***** Quoted passage

Are We Just Going to Kill *Everyone* Who Disagrees?

The following excerpt is from the introduction to my upcoming book, Love Goes First. Although I wrote these words months ago, in light of Charlie Kirk’s assassination this week they seem particularly relevant.

 

 
Whether you are a vegan or a West Texas wildcatter, whether you are a Hasidic Jew or a gun owner, whether you are an environmental activist or a religious conservative—and even if you are all of the above—there are millions of other people who want the exact opposite thing from what you want, and millions of people who are working to oppose what you want and implement its opposite. In the words of Mike Tyson, “Everyone has a plan till they get punched in the mouth.” What’s your plan to reach those people and win them over to your point of view?

Good intentions will not be enough. You can say you want world peace, but unless you have a plan to win over the people who want war, and unless you are willing to back that up with conviction and sacrificial action, your good intentions won’t amount to all that much.

Gaining political power and achieving electoral victories can seem like the answer, but political power is by its nature impermanent and incomplete. Even if your party wins at the ballot box, there will still be millions of people who voted against what you voted for, people who will then work hard to overturn whatever the last election made possible. Political victories are usually short-lived. There is always another election in the future, and political popularity tends to swing like a pendulum between opposing parties—who is up will then be down, and vice versa.

No, political power alone will not get us what we want. So how do we motivate deeper change than the changes wrought at the ballot box? How do we change the people on the other side?

Of course, there have always been people throughout history who decided that reaching their opponents was a fool’s errand and that violence was the best way to overcome division—just kill the people in the way. Violence is effective, but only in the short term. This is because controlling and coercing other people through violence will constantly require more and more violence just to maintain control, and soon the path of violence will become an all-encompassing end in itself—a police state requires a lot of policing. Are you going to kill everyone who stands in the way? And in the end, of course, we cannot actually side-step the moral question anyway: Each of us will have to stand before the Lord on judgment day, and may God have mercy on the ones who chose to live by the sword. Violence is not the answer.

**********

§ **Task 1**:
From the excerpt on winning over opponents, return the part that opens with the words containing "Gaining political power" and closes with "the other side?".
§ **Task 2**:
According to the excerpt on winning over opponents, what is the title of the upcoming book it comes from?

***** Data block

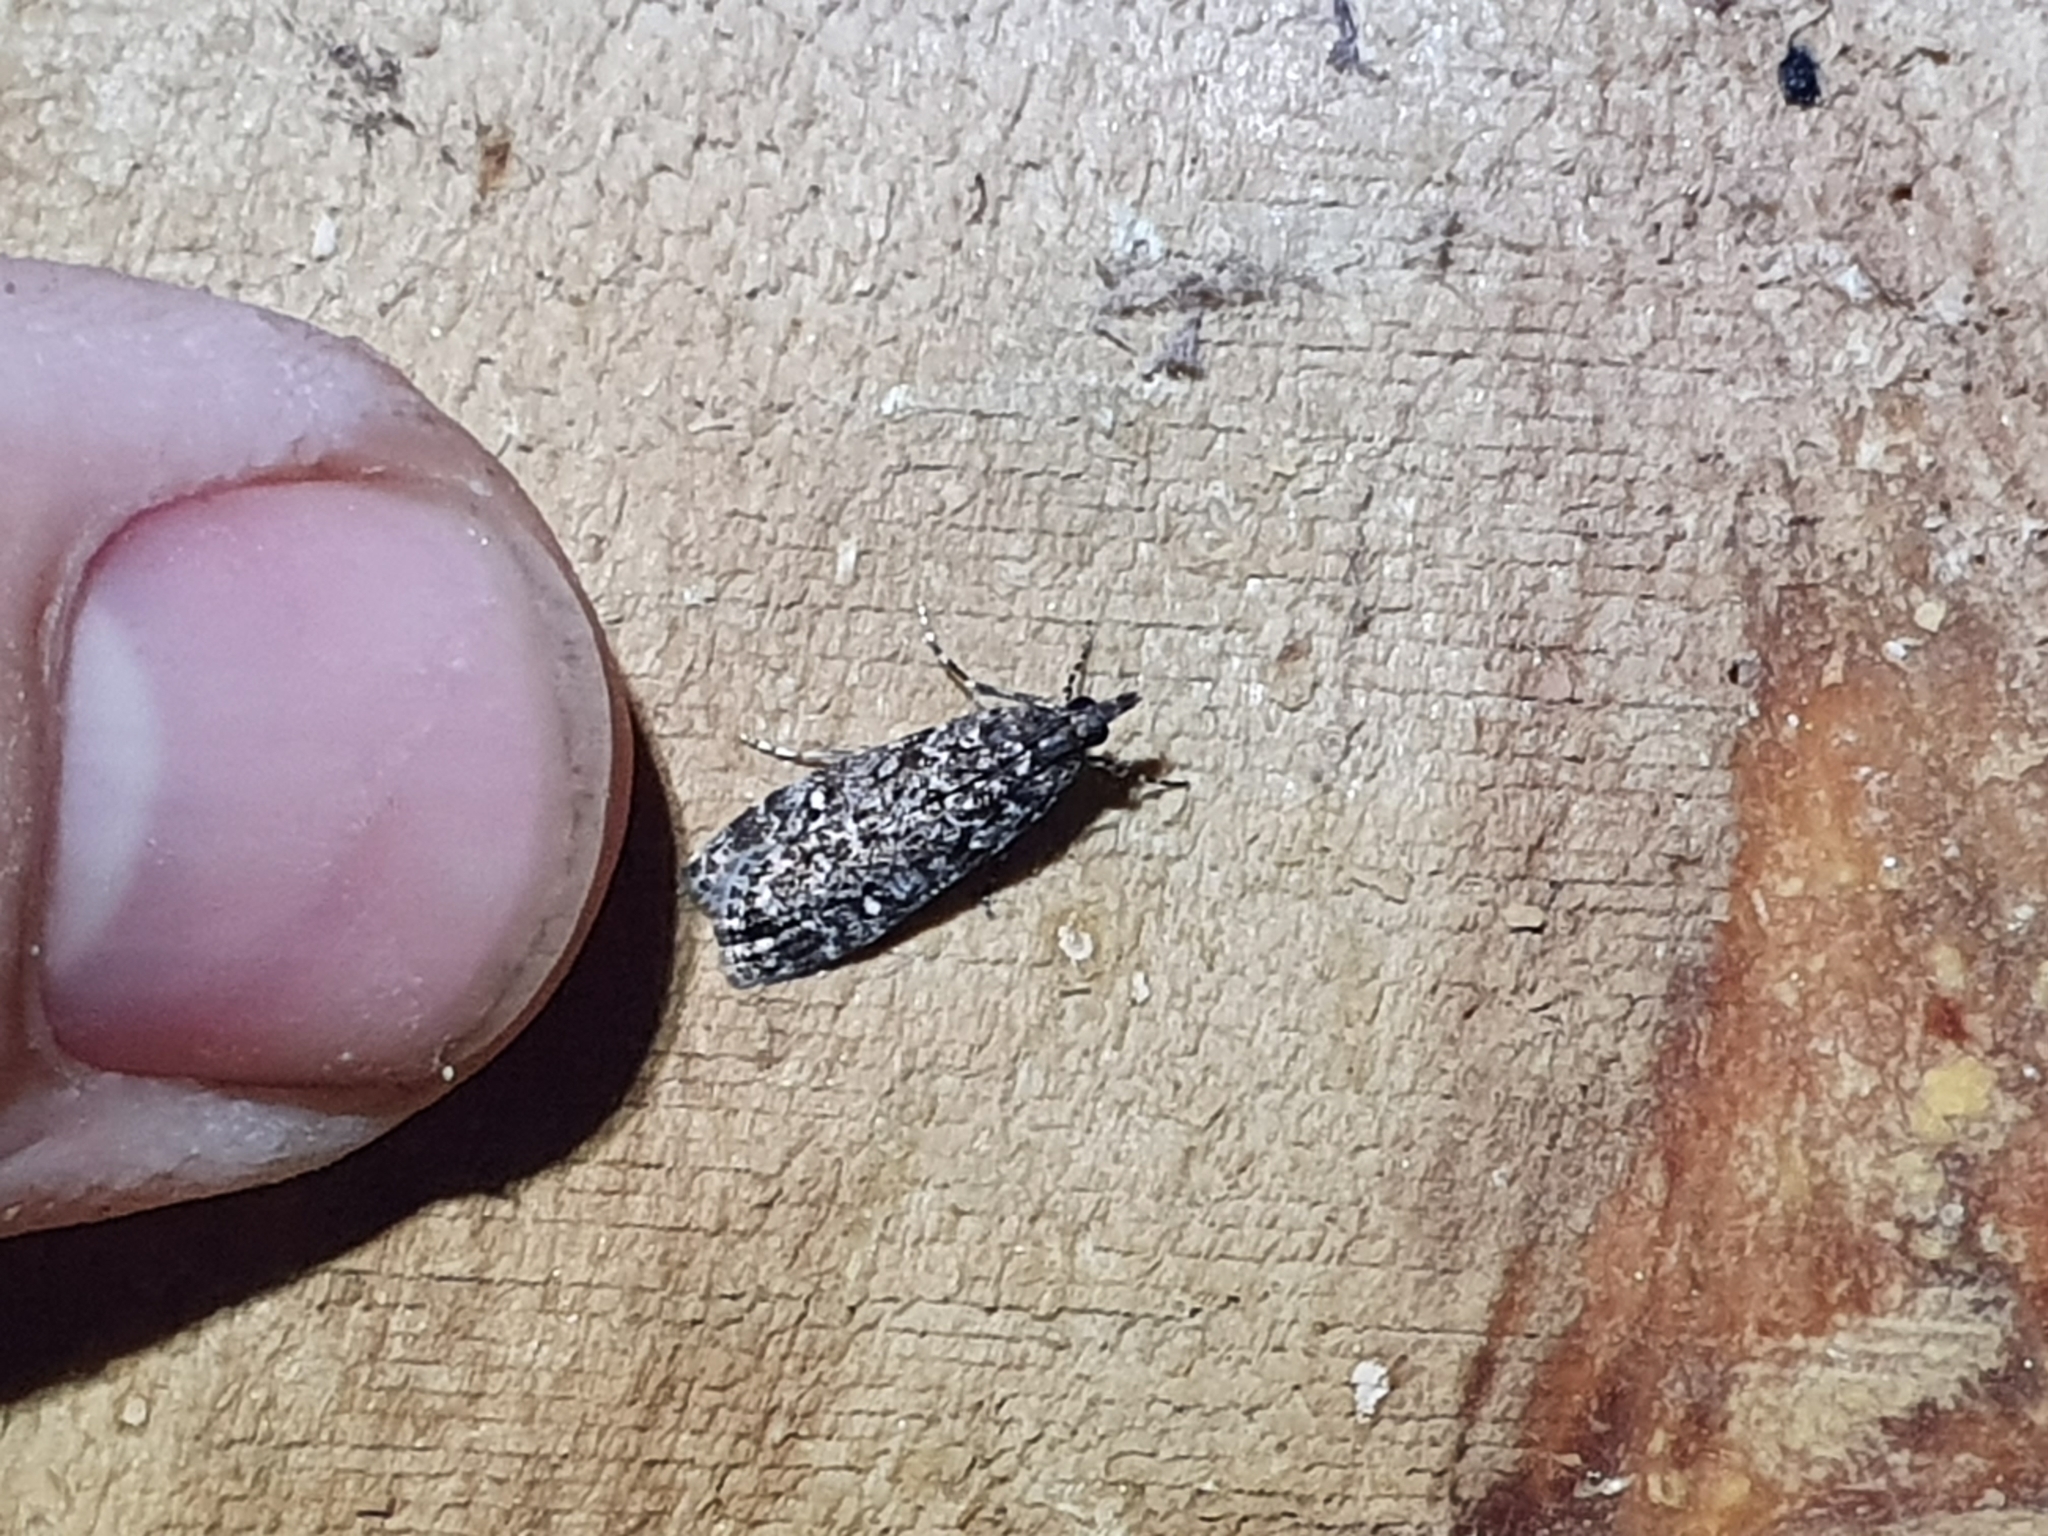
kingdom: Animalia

**********

§ **Result 1**:
Gaining political power and achieving electoral victories can seem like the answer, but political power is by its nature impermanent and incomplete. Even if your party wins at the ballot box, there will still be millions of people who voted against what you voted for, people who will then work hard to overturn whatever the last election made possible. Political victories are usually short-lived. There is always another election in the future, and political popularity tends to swing like a pendulum between opposing parties—who is up will then be down, and vice versa.

No, political power alone will not get us what we want. So how do we motivate deeper change than the changes wrought at the ballot box? How do we change the people on the other side?

§ **Result 2**:
Love Goes First